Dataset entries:

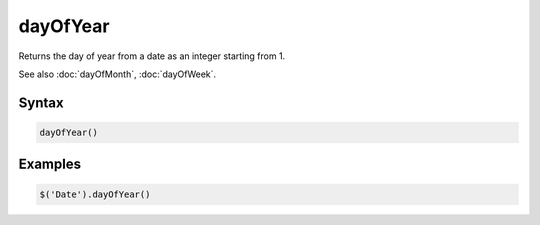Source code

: dayOfYear
=========

Returns the day of year from a date as an integer starting from 1.

See also :doc:`dayOfMonth`, :doc:`dayOfWeek`.

Syntax
------

.. code-block:: javascript

  dayOfYear()

Examples
--------

.. code-block:: javascript

  $('Date').dayOfYear()
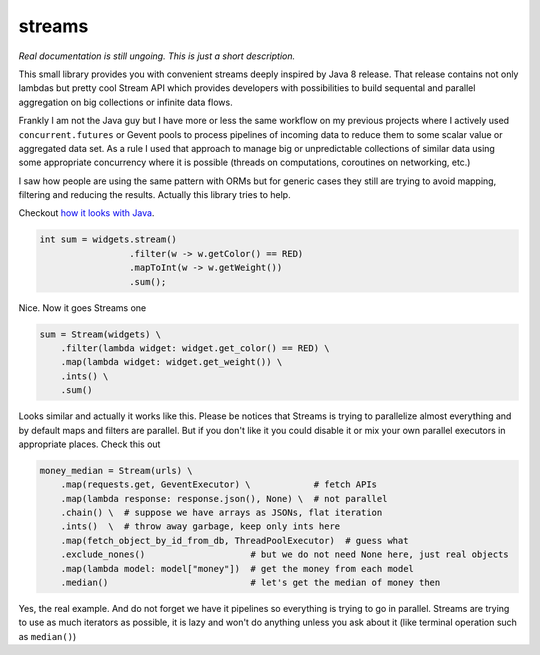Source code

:streams
=======

.. image:: https://travis-ci.org/9seconds/streams.svg?branch=master
   :target: https://travis-ci.org/9seconds/streams

*Real documentation is still ungoing. This is just a short description.*

This small library provides you with convenient streams deeply inspired by
Java 8 release. That release contains not only lambdas but pretty cool
Stream API which provides developers with possibilities to build sequental
and parallel aggregation on big collections or infinite data flows.

Frankly  I am not the Java guy but I have more or less the same workflow on
my previous projects where I actively used ``concurrent.futures`` or Gevent
pools to process pipelines of incoming data to reduce them to some scalar
value or aggregated data set. As a rule I used that approach to manage big or
unpredictable collections of similar data using some appropriate concurrency
where it is possible (threads on computations, coroutines on networking, etc.)

I saw how people are using the same pattern with ORMs but for generic cases
they still are trying to avoid mapping, filtering and reducing the results.
Actually this library tries to help.

Checkout `how it looks with Java <http://download.java.net/jdk8/docs/api/java/util/stream/Stream.html>`_.

.. code-block:: java

     int sum = widgets.stream()
                      .filter(w -> w.getColor() == RED)
                      .mapToInt(w -> w.getWeight())
                      .sum();

Nice. Now it goes Streams one

.. code-block:: python

     sum = Stream(widgets) \
         .filter(lambda widget: widget.get_color() == RED) \
         .map(lambda widget: widget.get_weight()) \
         .ints() \
         .sum()

Looks similar and actually it works like this. Please be notices that Streams
is trying to parallelize almost everything and by default maps and filters
are parallel. But if you don't like it you could disable it or mix your own
parallel executors in appropriate places. Check this out

.. code-block:: python

     money_median = Stream(urls) \
         .map(requests.get, GeventExecutor) \            # fetch APIs
         .map(lambda response: response.json(), None) \  # not parallel
         .chain() \  # suppose we have arrays as JSONs, flat iteration
         .ints()  \  # throw away garbage, keep only ints here
         .map(fetch_object_by_id_from_db, ThreadPoolExecutor)  # guess what
         .exclude_nones()                    # but we do not need None here, just real objects
         .map(lambda model: model["money"])  # get the money from each model
         .median()                           # let's get the median of money then

Yes, the real example. And do not forget we have it pipelines so everything
is trying to go in parallel. Streams are trying to use as much iterators as
possible, it is lazy and won't do anything unless you ask about it (like
terminal operation such as ``median()``)
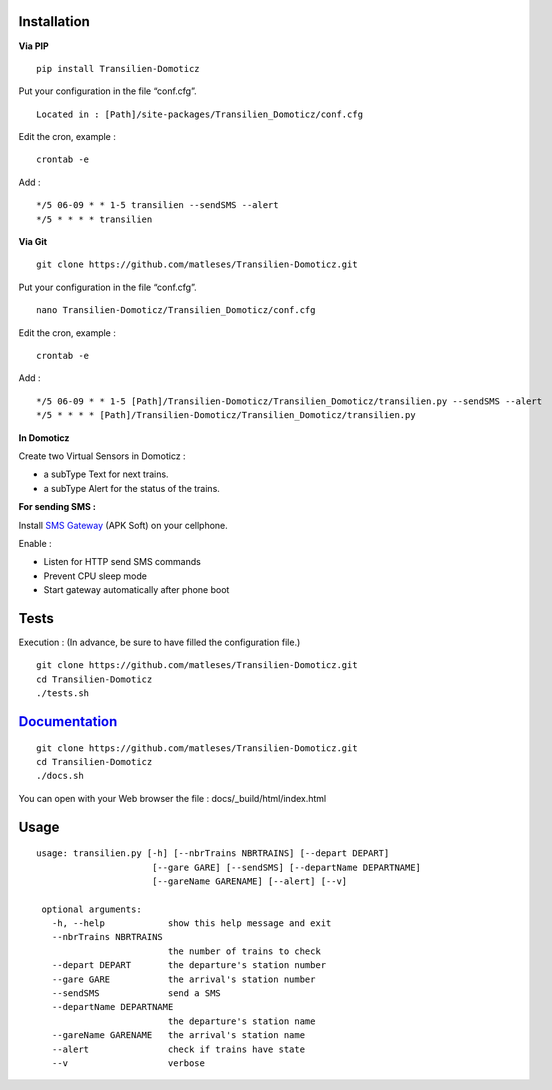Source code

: Installation
------------

**Via PIP**

::

    pip install Transilien-Domoticz

Put your configuration in the file “conf.cfg”.

::

    Located in : [Path]/site-packages/Transilien_Domoticz/conf.cfg

Edit the cron, example :

::

    crontab -e

Add :

::

    */5 06-09 * * 1-5 transilien --sendSMS --alert
    */5 * * * * transilien

**Via Git**

::

    git clone https://github.com/matleses/Transilien-Domoticz.git

Put your configuration in the file “conf.cfg”.

::

    nano Transilien-Domoticz/Transilien_Domoticz/conf.cfg

Edit the cron, example :

::

    crontab -e

Add :

::

    */5 06-09 * * 1-5 [Path]/Transilien-Domoticz/Transilien_Domoticz/transilien.py --sendSMS --alert
    */5 * * * * [Path]/Transilien-Domoticz/Transilien_Domoticz/transilien.py

**In Domoticz**

Create two Virtual Sensors in Domoticz :

- a subType Text for next trains.
- a subType Alert for the status of the trains.

**For sending SMS :**

Install `SMS Gateway`_ (APK Soft) on your cellphone.

Enable :

- Listen for HTTP send SMS commands
- Prevent CPU sleep mode
- Start gateway automatically after phone boot

Tests
-----

Execution : (In advance, be sure to have filled the configuration file.)

::

    git clone https://github.com/matleses/Transilien-Domoticz.git
    cd Transilien-Domoticz
    ./tests.sh

`Documentation`_
----------------

::

    git clone https://github.com/matleses/Transilien-Domoticz.git
    cd Transilien-Domoticz
    ./docs.sh

You can open with your Web browser the file : docs/_build/html/index.html


Usage
-----

::

    usage: transilien.py [-h] [--nbrTrains NBRTRAINS] [--depart DEPART]
                          [--gare GARE] [--sendSMS] [--departName DEPARTNAME]
                          [--gareName GARENAME] [--alert] [--v]

     optional arguments:
       -h, --help            show this help message and exit
       --nbrTrains NBRTRAINS
                             the number of trains to check
       --depart DEPART       the departure's station number
       --gare GARE           the arrival's station number
       --sendSMS             send a SMS
       --departName DEPARTNAME
                             the departure's station name
       --gareName GARENAME   the arrival's station name
       --alert               check if trains have state
       --v                   verbose


.. _SMS Gateway: https://play.google.com/store/apps/details?id=eu.apksoft.android.smsgateway&hl=fr
.. _Documentation: http://transilien-domoticz.readthedocs.io/
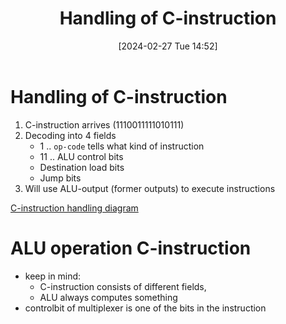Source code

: :PROPERTIES:
:ID:       b96f16e6-879d-4661-97a9-935cb602321a
:END:
#+title: Handling of C-instruction
#+date: [2024-02-27 Tue 14:52]
#+startup: overview

* Handling of C-instruction
1. C-instruction arrives (1110011111010111)
2. Decoding into 4 fields
   - 1 .. ~op-code~ tells what kind of instruction
   - 11 .. ALU control bits
   - Destination load bits
   - Jump bits
3. Will use ALU-output (former outputs) to execute instructions
[[file:images/C-instruction-handling.png][C-instruction handling diagram]]
* ALU operation C-instruction
:PROPERTIES:
:ID:       110ddb7a-ca1a-4299-a2e8-82585dae133d
:END:
- keep in mind:
  - C-instruction consists of different fields,
  - ALU always computes something
- controlbit of multiplexer is one of the bits in the instruction
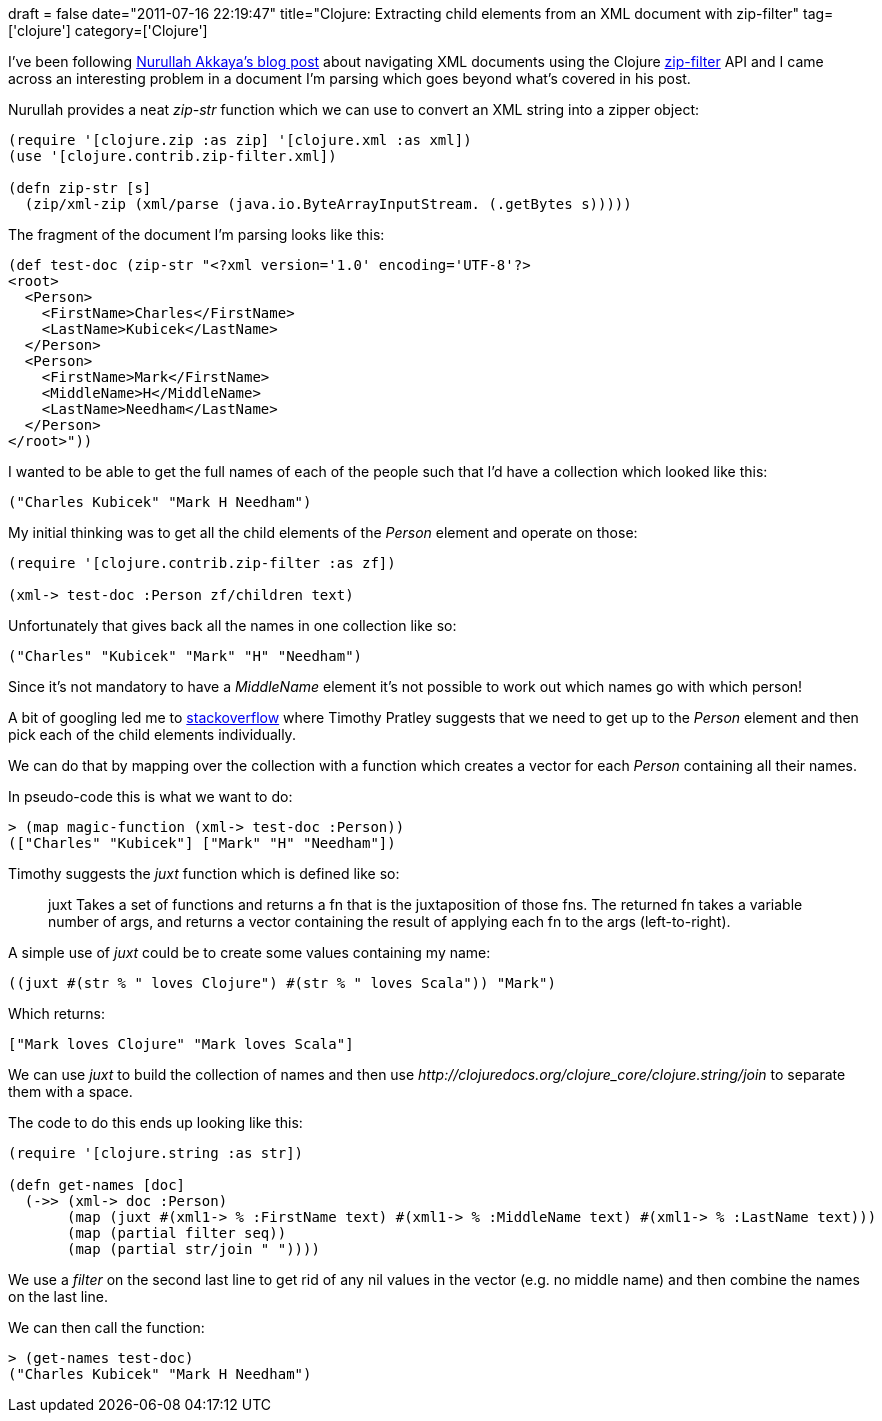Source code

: +++
draft = false
date="2011-07-16 22:19:47"
title="Clojure: Extracting child elements from an XML document with zip-filter"
tag=['clojure']
category=['Clojure']
+++

I've been following http://nakkaya.com/2009/12/07/zipping-xml-with-clojure/[Nurullah Akkaya's blog post] about navigating XML documents using the Clojure http://richhickey.github.com/clojure-contrib/zip-filter-api.html[zip-filter] API and I came across an interesting problem in a document I'm parsing which goes beyond what's covered in his post.

Nurullah provides a neat +++<cite>+++zip-str+++</cite>+++ function which we can use to convert an XML string into a zipper object:

[source,lisp]
----

(require '[clojure.zip :as zip] '[clojure.xml :as xml])
(use '[clojure.contrib.zip-filter.xml])

(defn zip-str [s]
  (zip/xml-zip (xml/parse (java.io.ByteArrayInputStream. (.getBytes s)))))
----

The fragment of the document I'm parsing looks like this:

[source,lisp]
----

(def test-doc (zip-str "<?xml version='1.0' encoding='UTF-8'?>
<root>
  <Person>
    <FirstName>Charles</FirstName>
    <LastName>Kubicek</LastName>
  </Person>
  <Person>
    <FirstName>Mark</FirstName>
    <MiddleName>H</MiddleName>
    <LastName>Needham</LastName>
  </Person>	
</root>"))
----

I wanted to be able to get the full names of each of the people such that I'd have a collection which looked like this:

[source,lisp]
----

("Charles Kubicek" "Mark H Needham")
----

My initial thinking was to get all the child elements of the +++<cite>+++Person+++</cite>+++ element and operate on those:

[source,lisp]
----

(require '[clojure.contrib.zip-filter :as zf])

(xml-> test-doc :Person zf/children text)
----

Unfortunately that gives back all the names in one collection like so:

[source,lisp]
----

("Charles" "Kubicek" "Mark" "H" "Needham")
----

Since it's not mandatory to have a +++<cite>+++MiddleName+++</cite>+++ element it's not possible to work out which names go with which person!

A bit of googling led me to http://stackoverflow.com/questions/2057797/how-do-i-combine-results-from-zip-filter-queries-on-an-xml-tree-in-clojure[stackoverflow] where Timothy Pratley suggests that we need to get up to the +++<cite>+++Person+++</cite>+++ element and then pick each of the child elements individually.

We can do that by mapping over the collection with a function which creates a vector for each +++<cite>+++Person+++</cite>+++ containing all their names.

In pseudo-code this is what we want to do:

[source,lisp]
----

> (map magic-function (xml-> test-doc :Person))
(["Charles" "Kubicek"] ["Mark" "H" "Needham"])
----

Timothy suggests the +++<cite>+++juxt+++</cite>+++ function which is defined like so:

____
juxt Takes a set of functions and returns a fn that is the juxtaposition of those fns. The returned fn takes a variable number of args, and returns a vector containing the result of applying each fn to the args (left-to-right).
____

A simple use of +++<cite>+++juxt+++</cite>+++ could be to create some values containing my name:

[source,lisp]
----

((juxt #(str % " loves Clojure") #(str % " loves Scala")) "Mark")
----

Which returns:

[source,lisp]
----

["Mark loves Clojure" "Mark loves Scala"]
----

We can use +++<cite>+++juxt+++</cite>+++ to build the collection of names and then use +++<cite>+++http://clojuredocs.org/clojure_core/clojure.string/join[clojure.string/join]+++</cite>+++ to separate them with a space.

The code to do this ends up looking like this:

[source,lisp]
----

(require '[clojure.string :as str])

(defn get-names [doc]
  (->> (xml-> doc :Person)
       (map (juxt #(xml1-> % :FirstName text) #(xml1-> % :MiddleName text) #(xml1-> % :LastName text)))
       (map (partial filter seq))
       (map (partial str/join " "))))
----

We use a +++<cite>+++filter+++</cite>+++ on the second last line to get rid of any nil values in the vector (e.g. no middle name) and then combine the names on the last line.

We can then call the function:

[source,lisp]
----

> (get-names test-doc)
("Charles Kubicek" "Mark H Needham")
----
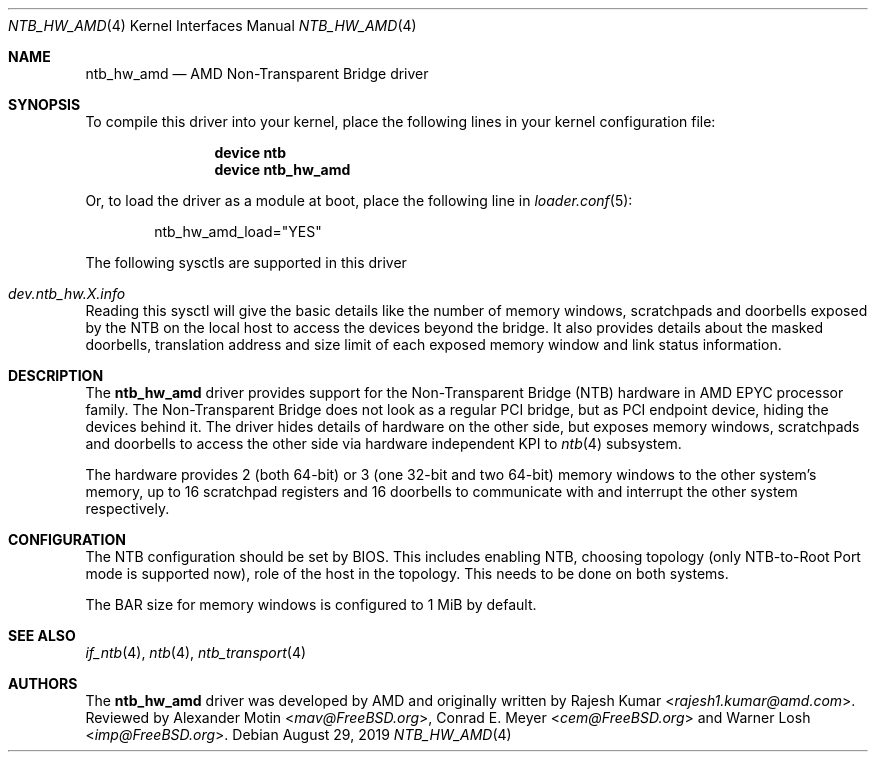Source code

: .\"
.\" Copyright (c) 2019 Rajesh Kumar <rajesh1.kumar@amd.com>
.\" All rights reserved.
.\"
.\" Redistribution and use in source and binary forms, with or without
.\" modification, are permitted provided that the following conditions
.\" are met:
.\" 1. Redistributions of source code must retain the above copyright
.\"    notice, this list of conditions and the following disclaimer.
.\" 2. Redistributions in binary form must reproduce the above copyright
.\"    notice, this list of conditions and the following disclaimer in the
.\"    documentation and/or other materials provided with the distribution.
.\"
.\" THIS SOFTWARE IS PROVIDED BY THE AUTHOR AND CONTRIBUTORS ``AS IS'' AND
.\" ANY EXPRESS OR IMPLIED WARRANTIES, INCLUDING, BUT NOT LIMITED TO, THE
.\" IMPLIED WARRANTIES OF MERCHANTABILITY AND FITNESS FOR A PARTICULAR PURPOSE
.\" ARE DISCLAIMED.  IN NO EVENT SHALL THE AUTHOR OR CONTRIBUTORS BE LIABLE
.\" FOR ANY DIRECT, INDIRECT, INCIDENTAL, SPECIAL, EXEMPLARY, OR CONSEQUENTIAL
.\" DAMAGES (INCLUDING, BUT NOT LIMITED TO, PROCUREMENT OF SUBSTITUTE GOODS
.\" OR SERVICES; LOSS OF USE, DATA, OR PROFITS; OR BUSINESS INTERRUPTION)
.\" HOWEVER CAUSED AND ON ANY THEORY OF LIABILITY, WHETHER IN CONTRACT, STRICT
.\" LIABILITY, OR TORT (INCLUDING NEGLIGENCE OR OTHERWISE) ARISING IN ANY WAY
.\" OUT OF THE USE OF THIS SOFTWARE, EVEN IF ADVISED OF THE POSSIBILITY OF
.\" SUCH DAMAGE.
.\"
.\" $FreeBSD$
.\"
.Dd August 29, 2019
.Dt NTB_HW_AMD 4
.Os
.Sh NAME
.Nm ntb_hw_amd
.Nd AMD Non-Transparent Bridge driver
.Sh SYNOPSIS
To compile this driver into your kernel,
place the following lines in your kernel configuration file:
.Bd -ragged -offset indent
.Cd "device ntb"
.Cd "device ntb_hw_amd"
.Ed
.Pp
Or, to load the driver as a module at boot, place the following line in
.Xr loader.conf 5 :
.Bd -literal -offset indent
ntb_hw_amd_load="YES"
.Ed
.Pp
The following sysctls are supported in this driver
.Bl -ohang
.It Va dev.ntb_hw.X.info
Reading this sysctl will give the basic details like the number of memory
windows, scratchpads and doorbells exposed by the NTB on the local host to
access the devices beyond the bridge.
It also provides details about the masked doorbells, translation address and
size limit of each exposed memory window and link status information.
.El
.Sh DESCRIPTION
The
.Nm ntb_hw_amd
driver provides support for the Non-Transparent Bridge (NTB) hardware in
AMD EPYC processor family.
The Non-Transparent Bridge does not look as a regular PCI bridge, but as PCI
endpoint device, hiding the devices behind it.
The driver hides details of hardware on the other side, but exposes memory windows,
scratchpads and doorbells to access the other side via hardware independent
KPI to
.Xr ntb 4
subsystem.
.Pp
The hardware provides 2 (both 64-bit) or 3 (one 32-bit and two 64-bit) memory
windows to the other system's memory, up to 16 scratchpad registers and 16
doorbells to communicate with and interrupt the other system respectively.
.Sh CONFIGURATION
The NTB configuration should be set by BIOS.
This includes enabling NTB, choosing topology (only NTB-to-Root Port
mode is supported now), role of the host in the topology.
This needs to be done on both systems.
.Pp
The BAR size for memory windows is configured to 1 MiB by default.
.Sh SEE ALSO
.Xr if_ntb 4 ,
.Xr ntb 4 ,
.Xr ntb_transport 4
.Sh AUTHORS
.An -nosplit
The
.Nm
driver was developed by AMD and originally written by
.An Rajesh Kumar Aq Mt rajesh1.kumar@amd.com .
Reviewed by
.An Alexander Motin Aq Mt mav@FreeBSD.org ,
.An Conrad E. Meyer Aq Mt cem@FreeBSD.org
and
.An Warner Losh Aq Mt imp@FreeBSD.org .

▶ [WORK TO BE COMPLETED]
Exact repeat, pictures omitted: give every line from the top of the records down to and including the line with "sum = Stream(widgets) \".

▶ [ANSWER FOR THIS EXERCISE]
Source code

: dayOfYear
=========

Returns the day of year from a date as an integer starting from 1.

See also :doc:`dayOfMonth`, :doc:`dayOfWeek`.

Syntax
------

.. code-block:: javascript

  dayOfYear()

Examples
--------

.. code-block:: javascript

  $('Date').dayOfYear()
Source code

:streams
=======

.. image:: https://travis-ci.org/9seconds/streams.svg?branch=master
   :target: https://travis-ci.org/9seconds/streams

*Real documentation is still ungoing. This is just a short description.*

This small library provides you with convenient streams deeply inspired by
Java 8 release. That release contains not only lambdas but pretty cool
Stream API which provides developers with possibilities to build sequental
and parallel aggregation on big collections or infinite data flows.

Frankly  I am not the Java guy but I have more or less the same workflow on
my previous projects where I actively used ``concurrent.futures`` or Gevent
pools to process pipelines of incoming data to reduce them to some scalar
value or aggregated data set. As a rule I used that approach to manage big or
unpredictable collections of similar data using some appropriate concurrency
where it is possible (threads on computations, coroutines on networking, etc.)

I saw how people are using the same pattern with ORMs but for generic cases
they still are trying to avoid mapping, filtering and reducing the results.
Actually this library tries to help.

Checkout `how it looks with Java <http://download.java.net/jdk8/docs/api/java/util/stream/Stream.html>`_.

.. code-block:: java

     int sum = widgets.stream()
                      .filter(w -> w.getColor() == RED)
                      .mapToInt(w -> w.getWeight())
                      .sum();

Nice. Now it goes Streams one

.. code-block:: python

     sum = Stream(widgets) \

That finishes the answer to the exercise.